Why not write up the managers for hiding in their offices on personal phone calls when all hell breaks loose, I personally would not write up another nurse, I would warn the nurse if I found something I think he/she could get in trouble for so they could correct the potential problem. I love the idea of writing up good deeds, we need more of this type of thinking.

Specializes in Specializes in L/D, newborn, GYN, LTC, Dialysis.

I would refuse to participate. I would rather see a bulletin board with a different staff member's picture each month..... and all the neat things we did NOT know like:

she has a pilot's license and flies planes in her spare time.....

she volunteers as a little league/soccer/whatever coach....

he is room parent at his son's school....

she is an accomplished artist and shows and sells her work when off duty

she is writing children's books in her spare time...

He is an ordained minister at his local church....

he served 20 years in the army before going back to school to earn his BSN ....and so on....

all of the above are examples of things i know about coworkers, past and present, cause i BOTHERED TO FIND OUT and was INTERESTED!

How MUCH *POSITIVE* STUFF DO WE KNOW about EACH OTHER IN OUR OFF-NURSING TIME? Cause there is so much more to our sum total than what we do at work and everyone has an interesting "anecdotal" story to tell. Matter of fact, think I will suggest this at work. Have an employee each month featured! What fun facts we would see!

That is ALL the anectotal stuff I need or want to know about my coworker, and would go much further to building morale than the negative JUNK you describe above! sorry that makes me seethe!
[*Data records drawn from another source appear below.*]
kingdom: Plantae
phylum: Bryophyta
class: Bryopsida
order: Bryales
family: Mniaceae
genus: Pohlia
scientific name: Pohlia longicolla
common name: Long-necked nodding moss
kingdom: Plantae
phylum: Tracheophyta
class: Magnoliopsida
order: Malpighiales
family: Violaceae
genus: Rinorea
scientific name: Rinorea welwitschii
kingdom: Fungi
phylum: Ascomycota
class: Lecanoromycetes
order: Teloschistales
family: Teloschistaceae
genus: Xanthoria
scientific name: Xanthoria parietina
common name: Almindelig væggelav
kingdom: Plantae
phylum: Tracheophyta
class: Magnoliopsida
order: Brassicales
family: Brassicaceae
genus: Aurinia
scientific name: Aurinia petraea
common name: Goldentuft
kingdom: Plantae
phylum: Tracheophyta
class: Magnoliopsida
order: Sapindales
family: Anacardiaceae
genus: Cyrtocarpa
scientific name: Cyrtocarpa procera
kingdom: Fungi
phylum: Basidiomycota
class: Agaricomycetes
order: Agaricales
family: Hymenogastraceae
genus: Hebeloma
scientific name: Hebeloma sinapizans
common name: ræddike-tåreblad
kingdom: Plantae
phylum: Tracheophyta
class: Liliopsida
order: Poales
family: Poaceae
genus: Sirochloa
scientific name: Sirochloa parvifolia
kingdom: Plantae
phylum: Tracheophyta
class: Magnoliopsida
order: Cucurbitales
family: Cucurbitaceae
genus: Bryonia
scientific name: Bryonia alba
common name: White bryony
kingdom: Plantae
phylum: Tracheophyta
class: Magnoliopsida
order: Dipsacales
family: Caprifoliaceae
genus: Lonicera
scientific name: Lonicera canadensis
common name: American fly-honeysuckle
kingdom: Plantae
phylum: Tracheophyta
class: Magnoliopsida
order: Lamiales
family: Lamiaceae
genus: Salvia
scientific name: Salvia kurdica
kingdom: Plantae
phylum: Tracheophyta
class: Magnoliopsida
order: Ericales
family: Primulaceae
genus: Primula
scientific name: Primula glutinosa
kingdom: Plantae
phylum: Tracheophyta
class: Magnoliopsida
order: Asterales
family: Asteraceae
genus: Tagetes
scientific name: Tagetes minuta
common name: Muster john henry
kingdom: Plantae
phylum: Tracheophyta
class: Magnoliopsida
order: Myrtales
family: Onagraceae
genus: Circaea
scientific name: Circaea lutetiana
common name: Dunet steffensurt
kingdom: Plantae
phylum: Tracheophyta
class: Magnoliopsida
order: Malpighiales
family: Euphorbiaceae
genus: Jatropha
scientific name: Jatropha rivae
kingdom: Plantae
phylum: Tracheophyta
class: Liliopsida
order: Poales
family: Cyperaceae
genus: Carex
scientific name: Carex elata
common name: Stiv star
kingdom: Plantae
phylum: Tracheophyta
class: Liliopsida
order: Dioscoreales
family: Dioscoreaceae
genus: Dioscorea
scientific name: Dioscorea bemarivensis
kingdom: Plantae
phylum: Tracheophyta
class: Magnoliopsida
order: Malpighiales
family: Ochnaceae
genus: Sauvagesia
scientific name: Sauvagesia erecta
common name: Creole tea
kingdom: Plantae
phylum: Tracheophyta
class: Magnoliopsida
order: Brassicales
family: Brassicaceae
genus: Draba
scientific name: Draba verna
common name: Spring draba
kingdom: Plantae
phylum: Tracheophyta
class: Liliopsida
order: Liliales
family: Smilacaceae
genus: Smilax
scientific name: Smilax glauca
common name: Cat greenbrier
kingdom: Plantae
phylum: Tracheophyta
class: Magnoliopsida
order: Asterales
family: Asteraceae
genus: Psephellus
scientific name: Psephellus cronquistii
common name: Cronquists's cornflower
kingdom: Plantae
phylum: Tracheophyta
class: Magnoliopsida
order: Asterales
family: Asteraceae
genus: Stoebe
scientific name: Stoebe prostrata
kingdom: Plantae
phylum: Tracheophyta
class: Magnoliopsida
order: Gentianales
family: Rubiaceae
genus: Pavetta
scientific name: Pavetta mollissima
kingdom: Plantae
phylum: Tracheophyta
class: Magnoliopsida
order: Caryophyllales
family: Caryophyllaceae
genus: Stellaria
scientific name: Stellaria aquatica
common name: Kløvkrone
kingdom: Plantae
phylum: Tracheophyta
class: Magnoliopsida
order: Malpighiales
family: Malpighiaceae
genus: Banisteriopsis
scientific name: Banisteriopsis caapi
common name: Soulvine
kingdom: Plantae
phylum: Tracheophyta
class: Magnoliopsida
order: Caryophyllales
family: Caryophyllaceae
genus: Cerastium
What is it about nurses, is it because the majority of us our women that we go out of our way to demean and critisize the very people we work with and need in crisis situations!

What happen to loyalty and proffessionalism?

If i see a charting error, maybe a forgotten med not given a behavior that needs to be addressed, you take them aside and approach them proffessionally !

I would never report a nurse, unless I see an error that would andanger a pts life.

Have we forgotten that we are human, and do not walk on water!

God bless all of us who get up everyday, or night and work 8 to 12 hours doing care, that most peolpe turn green thinking about!

We who put both our minds and backs into caring for people who will not remember our names, 24 hrs after discharge, but who will remember what kind of care we gave them everyday of their lives!

Catlady,

what -jt said. Thanks -jt for putting it far more eloquently than I could have. I mainly got the idea from being a unionized nurse. Our hospital was trying something that would put us into a supervisory role. We fought it and won.

If I am ever told to write an acedotal it will be only all the positive things that nurse did all day. That should shut 'em up.